Atuando em várias frentes para o controle e combate à dengue, a prefeitura tem ampliado as campanhas de conscientização e o Instituto Municipal de Planejamento Urbano (Implurb) se soma aos trabalhos, especificamente na fiscalização de terrenos e imóveis abandonados que podem acumular focos.
“Temos recebido demandas, especialmente por parte da Secretaria Municipal de Limpeza Urbana (Semulsp), que tem constatado que a grande maioria são terrenos particulares, e cabe ao proprietário essa limpeza, manutenção e os cuidados com o seu bem. O Implurb é acionado, vai até o local, identifica o proprietário e faz uma notificação para que ele proceda com a limpeza, porque esse lixo acaba gerando vetores de doença, não só com mosquitos, como também baratas e ratos, e isso traz um incômodo muito grande com a vizinhança, que se sente desprotegida e vulnerável”, explicou o vice-presidente do Implurb, Claudemir Andrade.
O abandono de terrenos e imóveis é considerado infração, segundo o Código de Obras de Manaus (Lei 003/2014), art. 41, inciso IX, sendo passível de multa no valor de 10 UFMs, o equivalente a R$ 1.398,20 (1 UFM tem valor de R$ 139,20). Em caso de reincidência, o valor da multa é dobrado. A legislação urbanística ainda traz um capítulo sobre a relação dos imóveis com o espaço público e a vizinhança, determinando a obrigação dos particulares de cuidar de seus imóveis para dar segurança e garantir a saúde dos vizinhos aos lotes, prédios ou casas abandonadas.

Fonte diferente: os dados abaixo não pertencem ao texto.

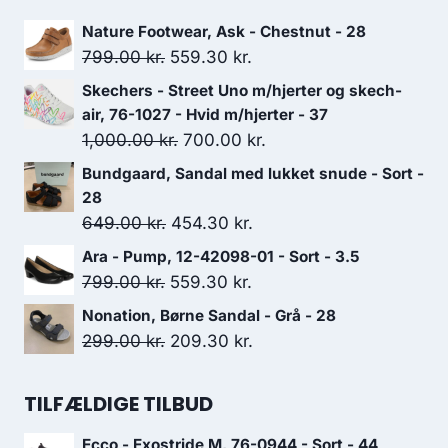
var:
er:
Nature Footwear, Ask - Chestnut - 28
599.00 kr..
419.30 kr..
Den
Den
799.00
kr.
559.30
kr.
oprindelige
aktuelle
Skechers - Street Uno m/hjerter og skech-
pris
pris
air, 76-1027 - Hvid m/hjerter - 37
var:
er:
Den
Den
1,000.00
kr.
700.00
kr.
799.00 kr..
559.30 kr..
oprindelige
aktuelle
Bundgaard, Sandal med lukket snude - Sort -
pris
pris
28
var:
er:
Den
Den
649.00
kr.
454.30
kr.
1,000.00 kr..
700.00 kr..
oprindelige
aktuelle
Ara - Pump, 12-42098-01 - Sort - 3.5
pris
pris
Den
Den
799.00
kr.
559.30
kr.
var:
er:
oprindelige
aktuelle
Nonation, Børne Sandal - Grå - 28
649.00 kr..
454.30 kr..
pris
pris
Den
Den
299.00
kr.
209.30
kr.
var:
er:
oprindelige
aktuelle
799.00 kr..
559.30 kr..
pris
pris
TILFÆLDIGE TILBUD
var:
er:
Ecco - Exostride M, 76-0944 - Sort - 44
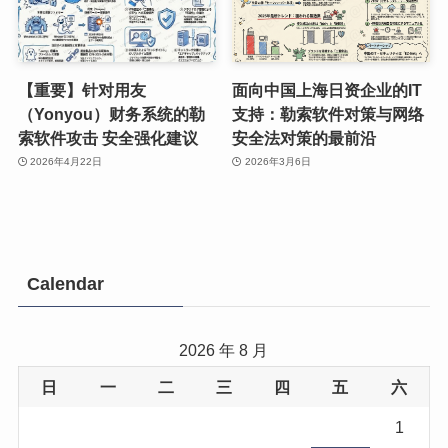
【重要】针对用友
面向中国上海日资企业的IT
（Yonyou）财务系统的勒
支持：勒索软件对策与网络
索软件攻击 安全强化建议
安全法对策的最前沿
2026年4月22日
2026年3月6日
Calendar
2026 年 8 月
日
一
二
三
四
五
六
1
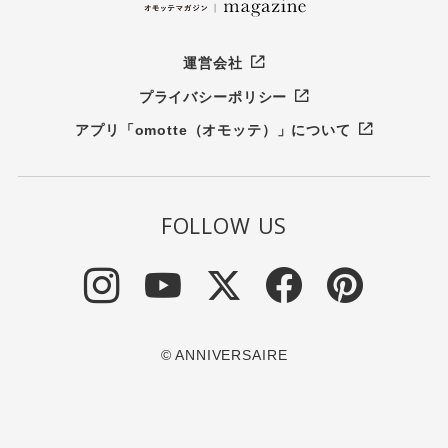
運営会社
プライバシーポリシー
アプリ「omotte（オモッテ）」について
FOLLOW US
© ANNIVERSAIRE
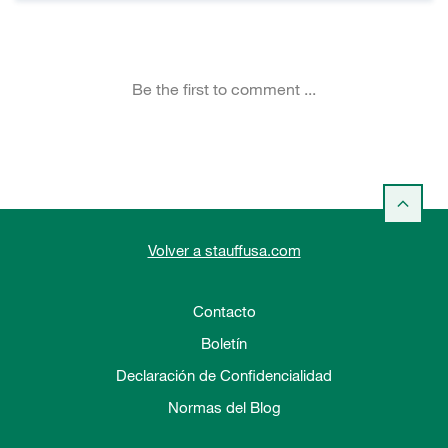
Volver a stauffusa.com
Contacto
Boletín
Declaración de Confidencialidad
Normas del Blog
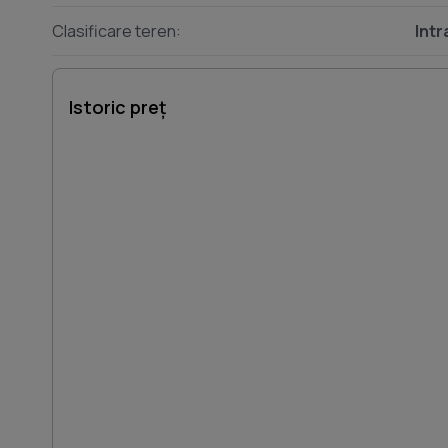
Clasificare teren:
Intr
Istoric preț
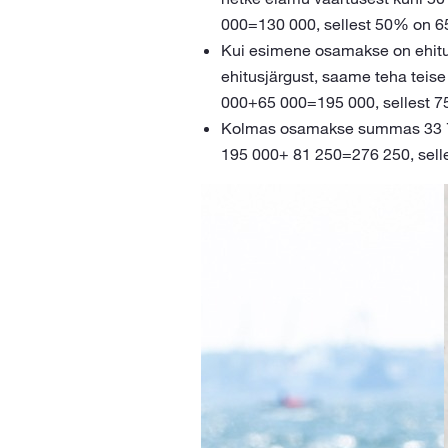
000=130 000, sellest 50% on 6
Kui esimene osamakse on ehituss
ehitusjärgust, saame teha teis
000+65 000=195 000, sellest 7
Kolmas osamakse summas 33 750
195 000+ 81 250=276 250, selle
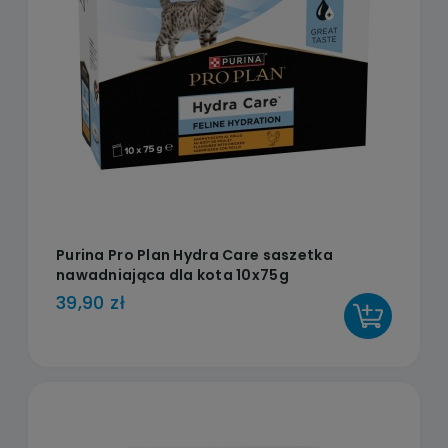
Purina Pro Plan Hydra Care saszetka
nawadniająca dla kota 10x75g
39,90 zł
DO KOSZYKA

O Implurb recebe as denúncias e notifica os responsáveis a realizar limpeza e/ou fechamento dos terrenos e imóveis abandonados, dando prazo para tanto, sem prejuízo, claro, das competências da Secretaria de Saúde (Semsa) durante campanhas de combate à dengue.
“Pedimos a colaboração de proprietários de terrenos que não possuem construções para que mantenham a devida limpeza da área, não tendo o descaso com o espaço urbano e seu próprio bem, e que cuidem do que é seu. Estamos reforçando as notificações para evitar transtornos maiores à população”, comentou Andrade.
Denúncias
Denúncias sobre obras irregulares e afins são atendidas pelo Disque Denúncia, pelo (92) 3625-9305 e o 161, das 8h às 14h, de segunda a sexta-feira (exceto feriados e pontos facultativos), e pelo e-mail: disquedenuncia.implurb@manaus.am.gov.br. As fiscalizações são realizadas pelas gerências da Divisão de Controle (Dicon), por meio de denúncias, demandas de órgãos municipais e estaduais, e rota diária da equipe de fiscais nas ruas.
Casos
O Amazonas registrou mais de 1,2 mil casos de dengue nos primeiros dias deste ano e não houve registro de mortes pela doença. O ano começou com os números da doença em alta em todo o Brasil. Nas duas primeiras semanas, houve 55.859 casos confirmados da doença, de acordo com o Ministério da Saúde.
A maioria dos criadouros do Aedes é encontrado dentro dos domicílios, em locais como vasos, frascos com água, pratos, pingadeiras e bebedouros. A participação efetiva da população na eliminação desses depósitos, que potencializam a reprodução do mosquito, é essencial para o sucesso de qualquer ação de prevenção das doenças.